We might resist the claim that the people, not a ruling class, are to blame. But if we have a ruling class, it must be damned incompetent. The United States has the most progressive income tax in the West. The bottom half of income taxpayers pays only a tiny fraction (2.3 percent) of the national government's revenue from the tax. The top 1 percent pays over 45 percent. Big businesses face myriad regulations, often with exemptions for small firms. New restrictions are proposed almost every day. Antitrust prosecution always looms for the successful. Businesses and farmers get subsidies and other favors, but most people support them as socially beneficial.

Moreover, privileges granted to one industry impose higher costs on others. Tariffs for U.S. steelmakers burden steel-using companies, making them less competitive in the global market. If this ruling class is so fragmented and ineffective, maybe the concept is so imprecise that it is misleading.

When well-connected interests (who include not only business people) influence policy, Caplan writes, it's at the margin and, if anything, waters down what the majority wants. Caplans notes that more-educated people tend to understand economics better than less-educated people. Without "elite" influence, tariffs and minimum wages might be more destructive than they are.

Well, if the state is not "the executive committee of the ruling class," as Marx claimed, what is it? It's a bazaar where candidates offer goodies to blocs of economically illiterate citizens. The currency is the vote. To gain power, politicians need to win a majority—repeatedly. Yes, the people are propagandized, but just as businesses fail when enough consumers exercise skepticism about a product, regardless of advertising, so voters can exercise skepticism about the politicians' claims. People are not robots, and they encounter competing sources of propaganda/information. The joint that connects official propaganda to popular opinion is, to say the least, loose. If people are gullible, who's to blame?

What's the bottom line? No one can triumph in a struggle without first identifying the adversary. If the adversary is a shady, manipulative, nearly omnipotent ruling class, that would require one strategy. But if the adversary is the public's economic illiteracy and, as Mises repeatedly put it, its failure to grasp its "rightly understood (i.e., long-run) interest" in the free market, that's another matter entirely. Since that is indeed the case, freedom advocates should act accordingly.
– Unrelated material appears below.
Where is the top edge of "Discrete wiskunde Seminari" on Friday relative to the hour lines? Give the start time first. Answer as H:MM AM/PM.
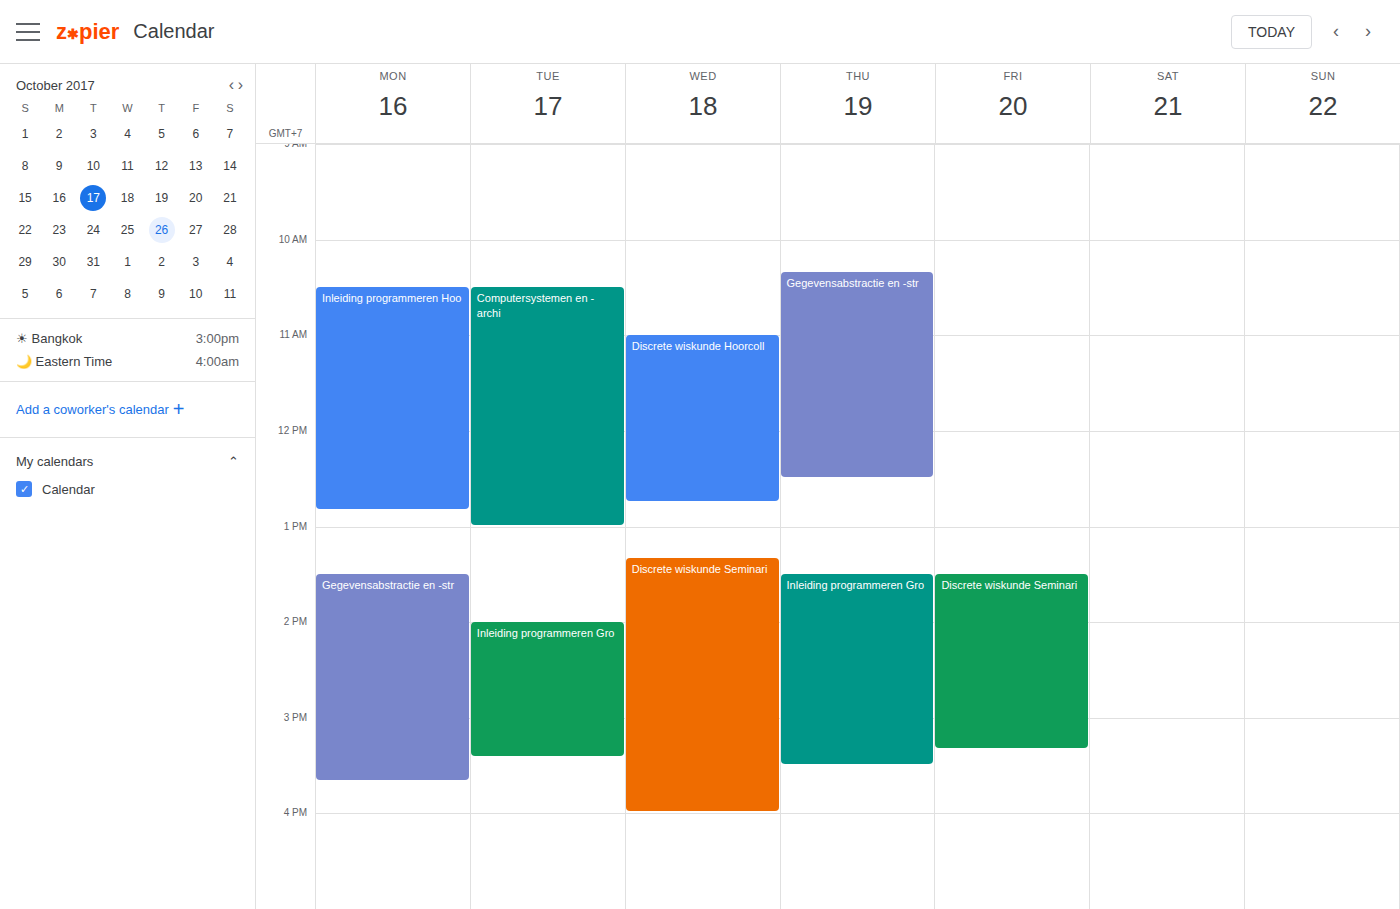
1:30 PM -- halfway between the 1 PM and 2 PM lines.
The battleground is human understanding and nothing else, not even institutions, Mises says. As he wrote in Human Action, using 1930s monetary policy as an example (emphasis added):

"Whatever the constitutional state of affairs may be, no government could embark upon 'raising the price of gold' if public opinion were opposed to such a manipulation. If, on the other hand, public opinion favors such a step, no legal technicalities could check it altogether or even delay it for a short time."